Je vous dirai que dans ce business comme dans les autres, il y a des « politics » qui font que certains artistes restent dans l’ombre à cause d’agents qui ont d’autres intérêts ou qui soutiennent des artistes pour des raisons autres qu’artistiques. Parce que pour moi, King Edward reste l’un des plus grands et « il est le blues » des pieds à la tête. Peut-être est-il trop blues pour certains ? Rarement un musicien m’a fait une telle impression.

De gauche à droite, Jarekus Singleton, Eddie Cotton Jr., Derrick « D’Mar » Martin (drums).
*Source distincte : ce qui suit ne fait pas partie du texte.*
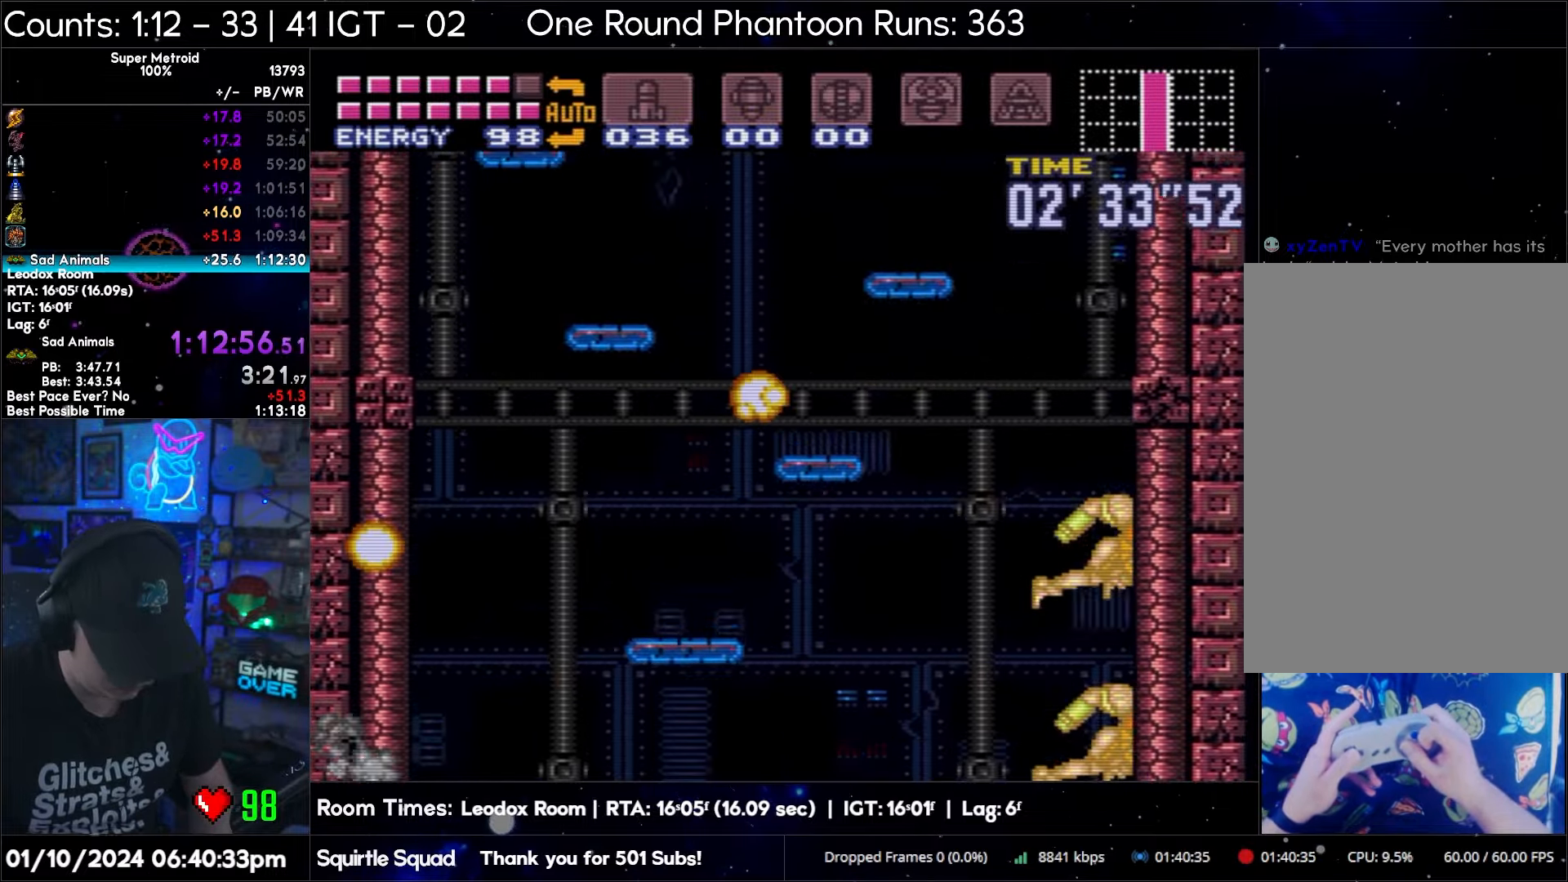
{"buttons": ["A", "Y", "DPAD_UP", "DPAD_LEFT"], "events": [[50, "Y", "down"], [117, "Y", "up"], [167, "Y", "down"], [233, "Y", "up"], [317, "Y", "down"], [400, "Y", "up"], [467, "Y", "down"]]}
Chicago, juin 2011. Photo © Marcel Bénédit

Avez-vous gardé des liens avec votre ancien batteur, qui vous accompagnait sur la grand scène, à Chicago ? Il jouait à Porretta lors du soul festival 2016, ses prestations furent très remarquées.
Ce type est le meilleur drummer avec qui j’ai pu jouer, il est génial et d’une grande gentillesse. Oui, à mon plus grand désespoir, il ne joue plus avec moi mais nous n’avons pas perdu le contact, nous sommes restés très amis. Il vit maintenant à Los Angeles.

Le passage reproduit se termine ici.